Unless it is a bit-field ([class.bit]), a most derived object shall have a nonzero size and shall occupy one or more bytes of storage.
Base class subobjects may have zero size.
An object of trivially copyable or standard-layout type ([basic.types]) shall occupy contiguous bytes of storage.
Unless an object is a bit-field or a base class subobject of zero size, the address of that object is the address of the first byte it occupies.

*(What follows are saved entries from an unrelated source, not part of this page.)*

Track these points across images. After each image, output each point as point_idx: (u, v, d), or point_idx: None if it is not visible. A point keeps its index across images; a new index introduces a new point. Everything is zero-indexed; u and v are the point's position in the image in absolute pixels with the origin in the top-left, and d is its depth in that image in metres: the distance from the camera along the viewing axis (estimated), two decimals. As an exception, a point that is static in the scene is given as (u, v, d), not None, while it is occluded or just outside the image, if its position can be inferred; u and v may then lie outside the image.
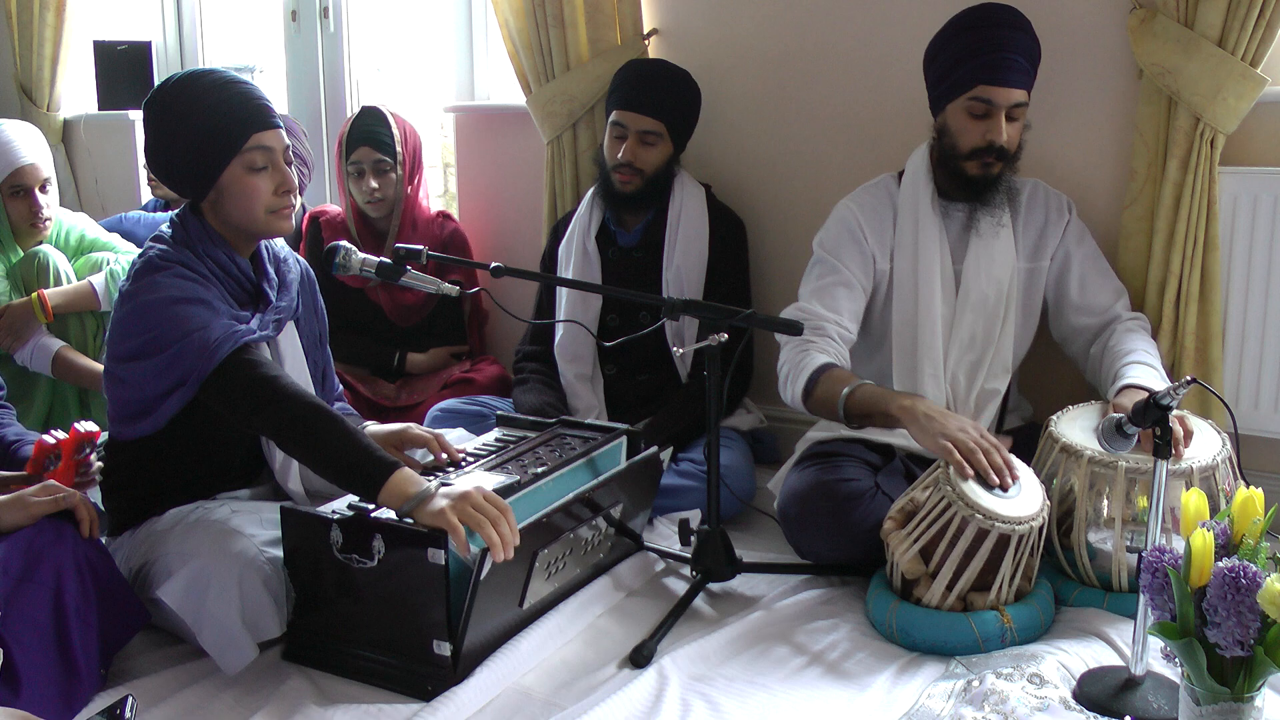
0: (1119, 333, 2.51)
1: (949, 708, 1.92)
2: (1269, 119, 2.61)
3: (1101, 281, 2.58)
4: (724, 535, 2.39)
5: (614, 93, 3.03)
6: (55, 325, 3.04)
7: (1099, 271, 2.59)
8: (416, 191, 3.47)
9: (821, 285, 2.56)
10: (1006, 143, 2.45)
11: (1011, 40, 2.41)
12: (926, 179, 2.55)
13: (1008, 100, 2.42)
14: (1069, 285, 2.57)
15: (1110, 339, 2.51)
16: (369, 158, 3.38)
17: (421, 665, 2.01)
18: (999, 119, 2.43)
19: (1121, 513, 2.14)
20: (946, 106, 2.49)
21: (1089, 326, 2.57)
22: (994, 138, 2.44)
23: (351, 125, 3.43)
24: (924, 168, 2.56)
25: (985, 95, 2.42)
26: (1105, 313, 2.56)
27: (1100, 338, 2.55)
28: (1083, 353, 2.59)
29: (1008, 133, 2.44)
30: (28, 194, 3.07)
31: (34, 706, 1.83)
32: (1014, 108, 2.44)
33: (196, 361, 2.06)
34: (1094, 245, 2.61)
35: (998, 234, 2.53)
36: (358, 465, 1.99)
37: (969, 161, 2.48)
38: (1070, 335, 2.61)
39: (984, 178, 2.49)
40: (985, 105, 2.43)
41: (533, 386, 3.06)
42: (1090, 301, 2.57)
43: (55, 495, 2.02)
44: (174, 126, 2.16)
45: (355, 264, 2.34)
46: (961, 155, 2.48)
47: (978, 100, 2.43)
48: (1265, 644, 1.55)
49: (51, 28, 4.45)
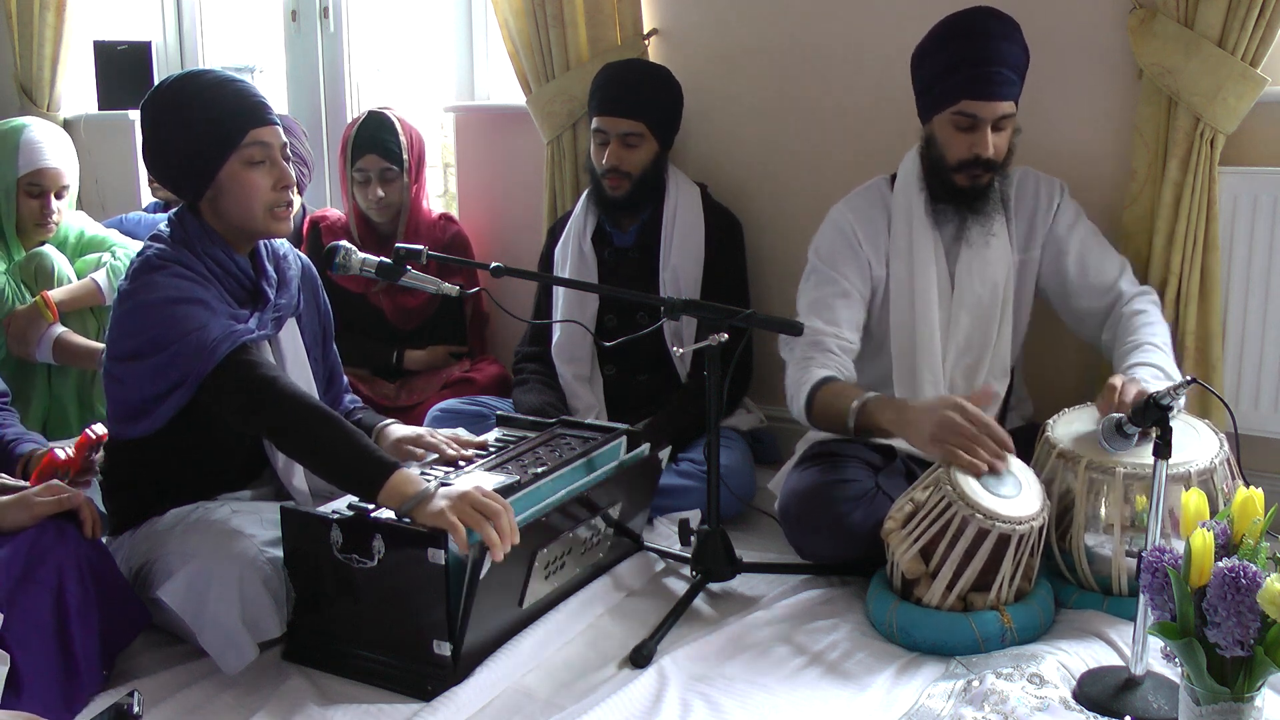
0: (1125, 318, 2.47)
1: (949, 708, 1.92)
2: (1269, 119, 2.61)
3: (1101, 259, 2.54)
4: (724, 535, 2.39)
5: (592, 98, 3.03)
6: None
7: (1097, 248, 2.55)
8: (420, 194, 3.47)
9: (819, 297, 2.55)
10: (994, 154, 2.42)
11: (997, 52, 2.37)
12: (919, 185, 2.53)
13: (993, 114, 2.39)
14: (1067, 268, 2.54)
15: (1119, 326, 2.48)
16: (376, 165, 3.36)
17: (421, 665, 2.01)
18: (985, 132, 2.40)
19: (1120, 517, 2.14)
20: (933, 118, 2.47)
21: (1096, 309, 2.54)
22: (980, 151, 2.41)
23: (358, 131, 3.40)
24: (915, 171, 2.55)
25: (970, 110, 2.39)
26: (1110, 291, 2.52)
27: (1109, 321, 2.51)
28: (1096, 338, 2.57)
29: (995, 144, 2.42)
30: (43, 195, 3.08)
31: (35, 707, 1.84)
32: (1001, 119, 2.41)
33: (195, 362, 2.06)
34: (1089, 224, 2.57)
35: (988, 243, 2.50)
36: (357, 466, 2.00)
37: (957, 173, 2.46)
38: (1080, 320, 2.58)
39: (973, 189, 2.47)
40: (971, 119, 2.40)
41: (533, 386, 3.06)
42: (1093, 281, 2.53)
43: (59, 496, 2.02)
44: (171, 125, 2.16)
45: (355, 264, 2.34)
46: (949, 167, 2.46)
47: (963, 115, 2.40)
48: (1265, 644, 1.55)
49: (51, 28, 4.45)
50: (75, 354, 3.00)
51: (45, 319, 2.98)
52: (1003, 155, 2.46)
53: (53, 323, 2.99)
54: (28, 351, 2.99)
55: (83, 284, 3.08)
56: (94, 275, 3.10)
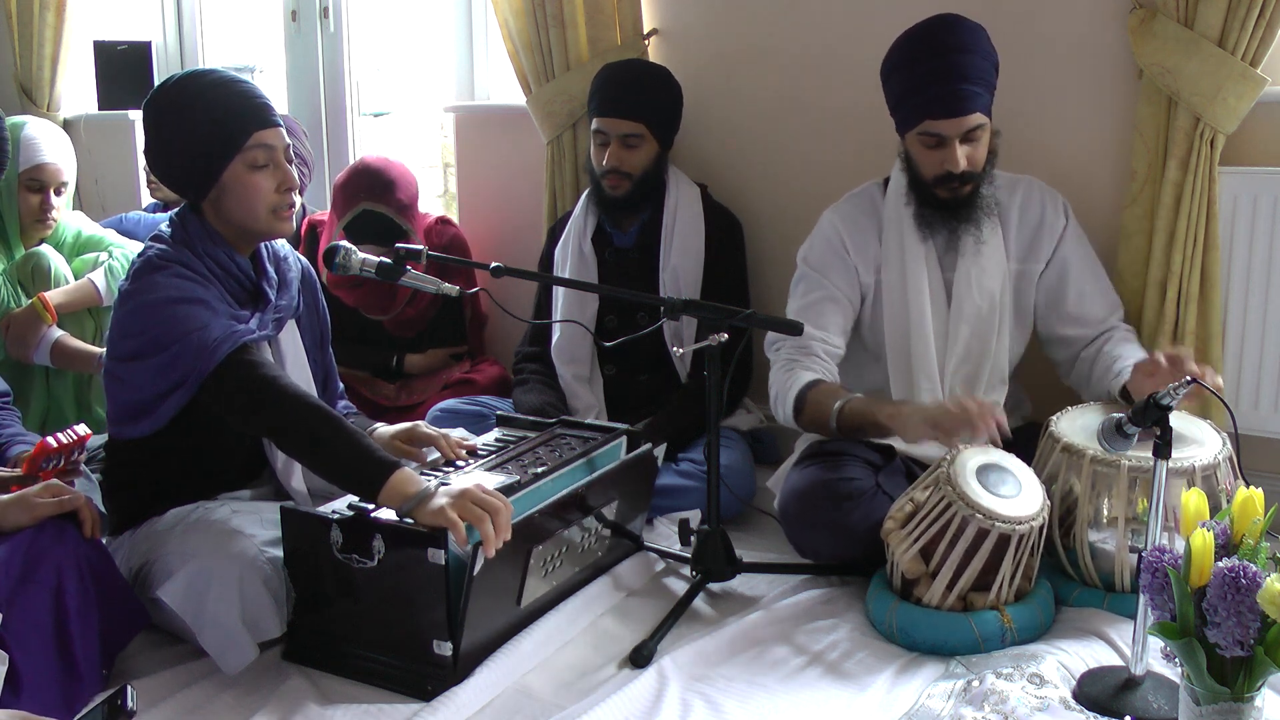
0: (1115, 339, 2.50)
1: (949, 708, 1.92)
2: (1269, 119, 2.61)
3: (1099, 295, 2.55)
4: (724, 535, 2.39)
5: (591, 99, 3.03)
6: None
7: (1096, 281, 2.56)
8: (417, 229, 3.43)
9: (807, 302, 2.55)
10: (968, 166, 2.41)
11: (957, 67, 2.34)
12: (906, 195, 2.52)
13: (958, 130, 2.37)
14: (1066, 296, 2.55)
15: (1106, 344, 2.49)
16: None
17: (421, 665, 2.01)
18: (953, 148, 2.39)
19: (1124, 513, 2.14)
20: (904, 135, 2.47)
21: (1079, 338, 2.55)
22: (950, 167, 2.40)
23: (355, 190, 3.31)
24: (903, 181, 2.54)
25: (935, 130, 2.38)
26: (1099, 325, 2.54)
27: (1094, 344, 2.53)
28: (1069, 358, 2.57)
29: (967, 157, 2.40)
30: (43, 191, 3.09)
31: (35, 707, 1.83)
32: (971, 131, 2.39)
33: (195, 362, 2.06)
34: (1092, 253, 2.58)
35: (980, 252, 2.50)
36: (357, 466, 2.00)
37: (936, 188, 2.46)
38: (1057, 341, 2.59)
39: (954, 200, 2.46)
40: (937, 138, 2.40)
41: (533, 387, 3.06)
42: (1086, 314, 2.54)
43: (59, 496, 2.02)
44: (175, 126, 2.16)
45: (355, 264, 2.33)
46: (927, 182, 2.46)
47: (928, 134, 2.40)
48: (1265, 644, 1.55)
49: (51, 28, 4.45)
50: (73, 358, 3.00)
51: (44, 321, 2.98)
52: (979, 165, 2.44)
53: (51, 325, 2.99)
54: (26, 354, 2.99)
55: (81, 285, 3.08)
56: (92, 276, 3.10)
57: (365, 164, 3.36)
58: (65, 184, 3.16)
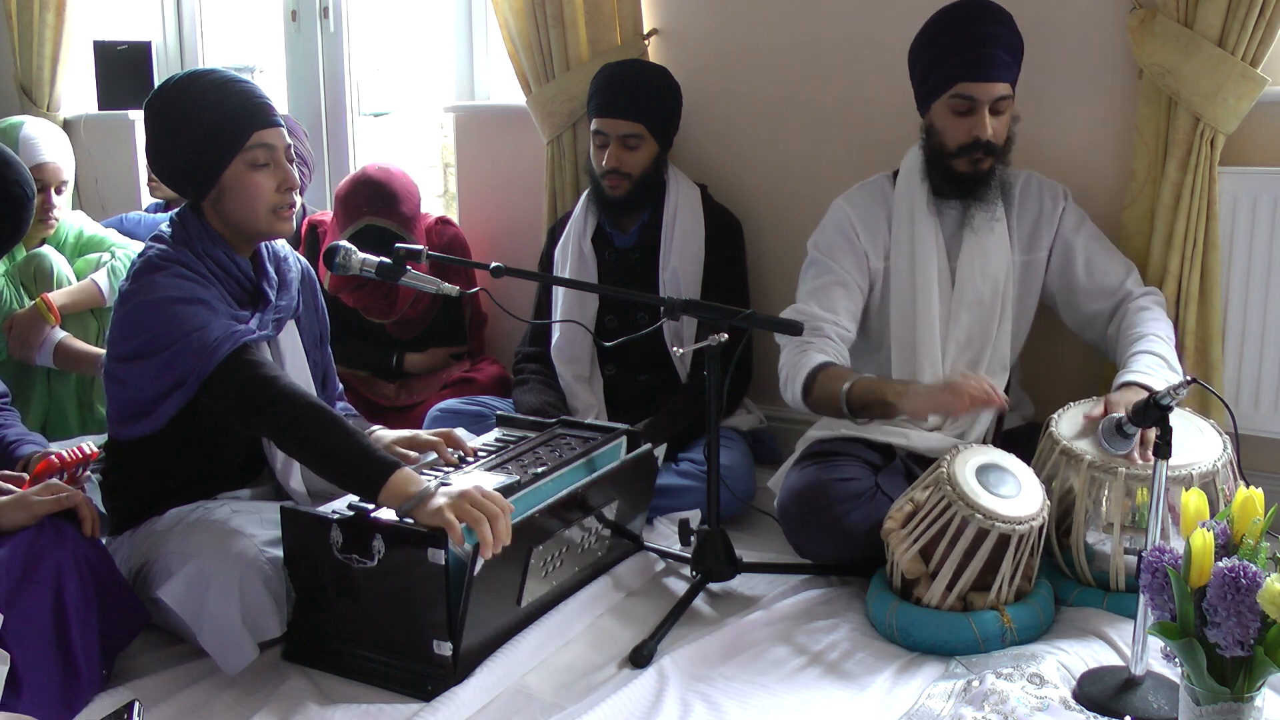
0: (1130, 313, 2.50)
1: (949, 708, 1.92)
2: (1269, 119, 2.61)
3: (1108, 261, 2.57)
4: (724, 535, 2.39)
5: (591, 100, 3.02)
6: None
7: (1104, 251, 2.58)
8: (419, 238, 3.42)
9: (818, 285, 2.57)
10: (993, 136, 2.45)
11: (990, 35, 2.41)
12: (921, 178, 2.56)
13: (990, 95, 2.42)
14: (1075, 272, 2.56)
15: (1123, 320, 2.50)
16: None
17: (421, 665, 2.01)
18: (983, 114, 2.43)
19: (1120, 515, 2.14)
20: (931, 105, 2.50)
21: (1103, 311, 2.56)
22: (979, 133, 2.44)
23: (357, 204, 3.27)
24: (918, 167, 2.57)
25: (966, 92, 2.42)
26: (1117, 292, 2.54)
27: (1115, 318, 2.53)
28: (1101, 337, 2.58)
29: (993, 127, 2.44)
30: (44, 190, 3.09)
31: (34, 708, 1.83)
32: (998, 101, 2.44)
33: (196, 362, 2.06)
34: (1094, 227, 2.60)
35: (992, 229, 2.53)
36: (358, 465, 2.00)
37: (958, 159, 2.48)
38: (1086, 322, 2.60)
39: (974, 174, 2.49)
40: (968, 102, 2.43)
41: (533, 387, 3.06)
42: (1100, 283, 2.55)
43: (58, 495, 2.02)
44: (176, 125, 2.16)
45: (355, 264, 2.34)
46: (950, 153, 2.49)
47: (960, 98, 2.43)
48: (1265, 644, 1.55)
49: (51, 28, 4.45)
50: (76, 359, 3.00)
51: (47, 322, 2.98)
52: (1002, 139, 2.48)
53: (54, 326, 2.99)
54: (29, 356, 2.99)
55: (83, 286, 3.08)
56: (94, 277, 3.10)
57: (367, 176, 3.31)
58: (65, 183, 3.16)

Two objects a and b with overlapping lifetimes that are not bit-fields may have the same address if one is nested within the other, or if at least one is a base class subobject of zero size and they are of different types; otherwise, they have distinct addresses.5
[Example
:
static const char test1 = 'x';
static const char test2 = 'x';
const bool b = &test1 != &test2;      // always true
end example
]
[Note
:
C++ provides a variety of fundamental types and several ways of composing new types from existing types ([basic.types]).
end note
]
Under the “as-if” rule an implementation is allowed to store two objects at the same machine address or not store an object at all if the program cannot observe the difference ([intro.execution]).